The lines below starting at the line containing "Mail : gserio.anapat.le@gmail.com" and ending at the line containing "intravenous immune globulin" are to be repeated exactly, with both ends kept and nothing else added.

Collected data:
***

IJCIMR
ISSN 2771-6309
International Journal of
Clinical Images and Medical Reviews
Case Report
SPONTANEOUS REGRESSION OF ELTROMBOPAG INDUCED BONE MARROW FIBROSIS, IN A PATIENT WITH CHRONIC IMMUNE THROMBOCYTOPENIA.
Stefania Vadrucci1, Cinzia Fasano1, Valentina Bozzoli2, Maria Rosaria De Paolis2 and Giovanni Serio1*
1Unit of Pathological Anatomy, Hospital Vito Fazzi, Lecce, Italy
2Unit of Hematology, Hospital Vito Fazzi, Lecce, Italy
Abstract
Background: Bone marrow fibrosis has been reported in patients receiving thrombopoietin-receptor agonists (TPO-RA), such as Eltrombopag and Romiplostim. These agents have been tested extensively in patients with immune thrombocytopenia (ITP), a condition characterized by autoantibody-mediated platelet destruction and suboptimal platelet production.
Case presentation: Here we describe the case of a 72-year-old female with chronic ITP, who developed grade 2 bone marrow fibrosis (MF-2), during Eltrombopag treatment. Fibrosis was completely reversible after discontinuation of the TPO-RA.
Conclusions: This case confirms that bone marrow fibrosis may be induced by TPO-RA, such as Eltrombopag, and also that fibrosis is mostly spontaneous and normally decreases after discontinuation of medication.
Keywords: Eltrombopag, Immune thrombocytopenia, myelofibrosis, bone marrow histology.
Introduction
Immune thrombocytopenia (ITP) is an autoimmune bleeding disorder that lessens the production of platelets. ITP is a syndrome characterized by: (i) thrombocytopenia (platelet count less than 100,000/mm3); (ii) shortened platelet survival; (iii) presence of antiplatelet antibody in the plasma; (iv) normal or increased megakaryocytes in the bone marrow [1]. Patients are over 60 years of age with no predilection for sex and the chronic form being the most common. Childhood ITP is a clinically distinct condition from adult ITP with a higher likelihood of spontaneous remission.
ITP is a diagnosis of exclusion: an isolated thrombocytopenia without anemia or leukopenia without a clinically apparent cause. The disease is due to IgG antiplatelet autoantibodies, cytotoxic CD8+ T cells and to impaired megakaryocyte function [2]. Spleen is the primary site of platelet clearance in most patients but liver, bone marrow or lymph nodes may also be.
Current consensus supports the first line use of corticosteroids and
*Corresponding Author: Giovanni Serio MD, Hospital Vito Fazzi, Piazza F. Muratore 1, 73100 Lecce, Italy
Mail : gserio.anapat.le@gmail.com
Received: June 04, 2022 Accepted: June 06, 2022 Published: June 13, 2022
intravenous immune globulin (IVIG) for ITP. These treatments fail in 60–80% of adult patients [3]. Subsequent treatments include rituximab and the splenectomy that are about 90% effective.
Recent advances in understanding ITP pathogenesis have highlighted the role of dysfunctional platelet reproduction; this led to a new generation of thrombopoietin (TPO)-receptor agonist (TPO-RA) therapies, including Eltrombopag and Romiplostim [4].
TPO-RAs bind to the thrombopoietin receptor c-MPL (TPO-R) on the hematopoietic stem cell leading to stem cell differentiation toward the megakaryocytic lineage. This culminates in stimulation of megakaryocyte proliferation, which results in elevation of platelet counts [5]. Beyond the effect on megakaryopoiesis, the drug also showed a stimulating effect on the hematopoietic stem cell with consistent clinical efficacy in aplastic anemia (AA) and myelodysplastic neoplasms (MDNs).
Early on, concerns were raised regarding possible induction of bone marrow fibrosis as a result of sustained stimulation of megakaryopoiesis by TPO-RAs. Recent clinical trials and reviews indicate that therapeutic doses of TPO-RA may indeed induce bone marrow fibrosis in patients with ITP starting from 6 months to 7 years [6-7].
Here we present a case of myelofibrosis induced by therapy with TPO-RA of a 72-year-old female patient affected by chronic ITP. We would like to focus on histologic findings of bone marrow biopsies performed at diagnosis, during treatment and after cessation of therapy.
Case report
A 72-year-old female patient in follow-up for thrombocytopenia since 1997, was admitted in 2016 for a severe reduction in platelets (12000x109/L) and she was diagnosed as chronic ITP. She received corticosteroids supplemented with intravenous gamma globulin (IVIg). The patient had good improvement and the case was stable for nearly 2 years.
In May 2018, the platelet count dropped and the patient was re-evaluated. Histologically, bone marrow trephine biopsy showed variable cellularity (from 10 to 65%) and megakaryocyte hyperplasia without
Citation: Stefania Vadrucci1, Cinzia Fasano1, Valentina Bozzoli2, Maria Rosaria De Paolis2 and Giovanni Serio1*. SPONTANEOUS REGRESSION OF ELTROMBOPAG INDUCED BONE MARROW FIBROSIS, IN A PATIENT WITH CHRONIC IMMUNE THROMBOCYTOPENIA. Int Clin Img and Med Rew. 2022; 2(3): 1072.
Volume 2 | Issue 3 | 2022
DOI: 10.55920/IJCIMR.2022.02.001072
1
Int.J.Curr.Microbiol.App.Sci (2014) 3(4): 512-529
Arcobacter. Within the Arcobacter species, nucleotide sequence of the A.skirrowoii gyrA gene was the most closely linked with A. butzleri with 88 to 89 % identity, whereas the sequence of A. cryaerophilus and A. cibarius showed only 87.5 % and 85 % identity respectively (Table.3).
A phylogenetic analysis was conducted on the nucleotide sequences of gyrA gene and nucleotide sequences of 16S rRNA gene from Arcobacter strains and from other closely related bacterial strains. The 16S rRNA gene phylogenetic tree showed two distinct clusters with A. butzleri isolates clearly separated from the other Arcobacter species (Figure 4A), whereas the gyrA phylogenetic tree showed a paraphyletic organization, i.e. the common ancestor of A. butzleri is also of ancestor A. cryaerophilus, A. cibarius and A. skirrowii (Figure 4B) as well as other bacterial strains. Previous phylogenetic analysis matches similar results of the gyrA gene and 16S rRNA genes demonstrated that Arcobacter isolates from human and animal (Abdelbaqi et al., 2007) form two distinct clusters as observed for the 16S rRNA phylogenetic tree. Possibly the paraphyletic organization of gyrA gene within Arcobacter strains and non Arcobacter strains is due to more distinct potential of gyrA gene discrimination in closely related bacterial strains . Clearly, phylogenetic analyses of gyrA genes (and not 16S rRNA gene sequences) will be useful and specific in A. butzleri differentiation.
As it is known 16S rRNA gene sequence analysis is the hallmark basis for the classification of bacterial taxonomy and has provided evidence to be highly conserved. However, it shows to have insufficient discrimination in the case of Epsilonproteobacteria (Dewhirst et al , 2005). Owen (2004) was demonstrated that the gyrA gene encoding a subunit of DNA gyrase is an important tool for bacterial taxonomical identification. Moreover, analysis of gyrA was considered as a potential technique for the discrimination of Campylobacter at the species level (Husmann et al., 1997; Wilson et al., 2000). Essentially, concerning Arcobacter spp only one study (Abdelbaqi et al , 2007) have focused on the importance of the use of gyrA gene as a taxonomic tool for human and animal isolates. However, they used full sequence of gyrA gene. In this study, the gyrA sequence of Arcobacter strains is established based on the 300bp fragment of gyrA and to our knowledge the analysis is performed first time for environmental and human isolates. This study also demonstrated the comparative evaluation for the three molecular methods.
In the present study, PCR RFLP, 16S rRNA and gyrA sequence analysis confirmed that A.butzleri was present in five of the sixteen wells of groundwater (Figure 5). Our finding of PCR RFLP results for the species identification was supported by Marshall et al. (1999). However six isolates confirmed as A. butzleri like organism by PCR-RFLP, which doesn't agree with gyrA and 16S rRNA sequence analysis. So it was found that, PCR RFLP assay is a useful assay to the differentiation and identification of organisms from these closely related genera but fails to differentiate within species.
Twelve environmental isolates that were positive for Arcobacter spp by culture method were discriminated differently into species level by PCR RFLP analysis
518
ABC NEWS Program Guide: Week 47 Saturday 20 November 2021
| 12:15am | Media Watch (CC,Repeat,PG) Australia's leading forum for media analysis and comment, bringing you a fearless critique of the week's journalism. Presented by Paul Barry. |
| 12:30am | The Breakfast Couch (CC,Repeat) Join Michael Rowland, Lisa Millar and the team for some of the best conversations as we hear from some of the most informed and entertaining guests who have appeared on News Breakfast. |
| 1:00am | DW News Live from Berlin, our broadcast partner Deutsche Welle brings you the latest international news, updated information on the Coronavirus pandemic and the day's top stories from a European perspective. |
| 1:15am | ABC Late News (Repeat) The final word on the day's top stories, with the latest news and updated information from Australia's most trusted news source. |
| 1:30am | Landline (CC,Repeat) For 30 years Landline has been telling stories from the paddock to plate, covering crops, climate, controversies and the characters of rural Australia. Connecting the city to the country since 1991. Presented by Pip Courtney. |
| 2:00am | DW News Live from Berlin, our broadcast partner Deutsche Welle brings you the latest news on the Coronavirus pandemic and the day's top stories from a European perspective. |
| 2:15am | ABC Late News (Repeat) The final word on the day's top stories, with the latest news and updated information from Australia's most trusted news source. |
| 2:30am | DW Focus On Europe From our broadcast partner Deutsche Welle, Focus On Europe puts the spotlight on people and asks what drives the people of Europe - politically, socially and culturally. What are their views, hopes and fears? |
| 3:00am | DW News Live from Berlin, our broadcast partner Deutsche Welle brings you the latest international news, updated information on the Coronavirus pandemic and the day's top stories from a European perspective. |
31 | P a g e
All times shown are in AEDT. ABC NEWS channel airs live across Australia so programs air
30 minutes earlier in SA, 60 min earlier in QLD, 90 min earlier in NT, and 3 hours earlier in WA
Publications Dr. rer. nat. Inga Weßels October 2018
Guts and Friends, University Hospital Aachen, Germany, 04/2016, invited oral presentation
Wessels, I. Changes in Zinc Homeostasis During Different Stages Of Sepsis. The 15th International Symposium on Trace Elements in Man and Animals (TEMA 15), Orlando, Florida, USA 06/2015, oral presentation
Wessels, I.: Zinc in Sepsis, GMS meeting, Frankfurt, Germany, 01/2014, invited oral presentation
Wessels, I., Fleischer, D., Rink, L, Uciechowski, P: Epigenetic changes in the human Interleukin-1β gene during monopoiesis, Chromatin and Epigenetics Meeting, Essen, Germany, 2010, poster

***

§ THE COMPLETED TASK:
Mail : gserio.anapat.le@gmail.com
Received: June 04, 2022 Accepted: June 06, 2022 Published: June 13, 2022
intravenous immune globulin (IVIG) for ITP. These treatments fail in 60–80% of adult patients [3]. Subsequent treatments include rituximab and the splenectomy that are about 90% effective.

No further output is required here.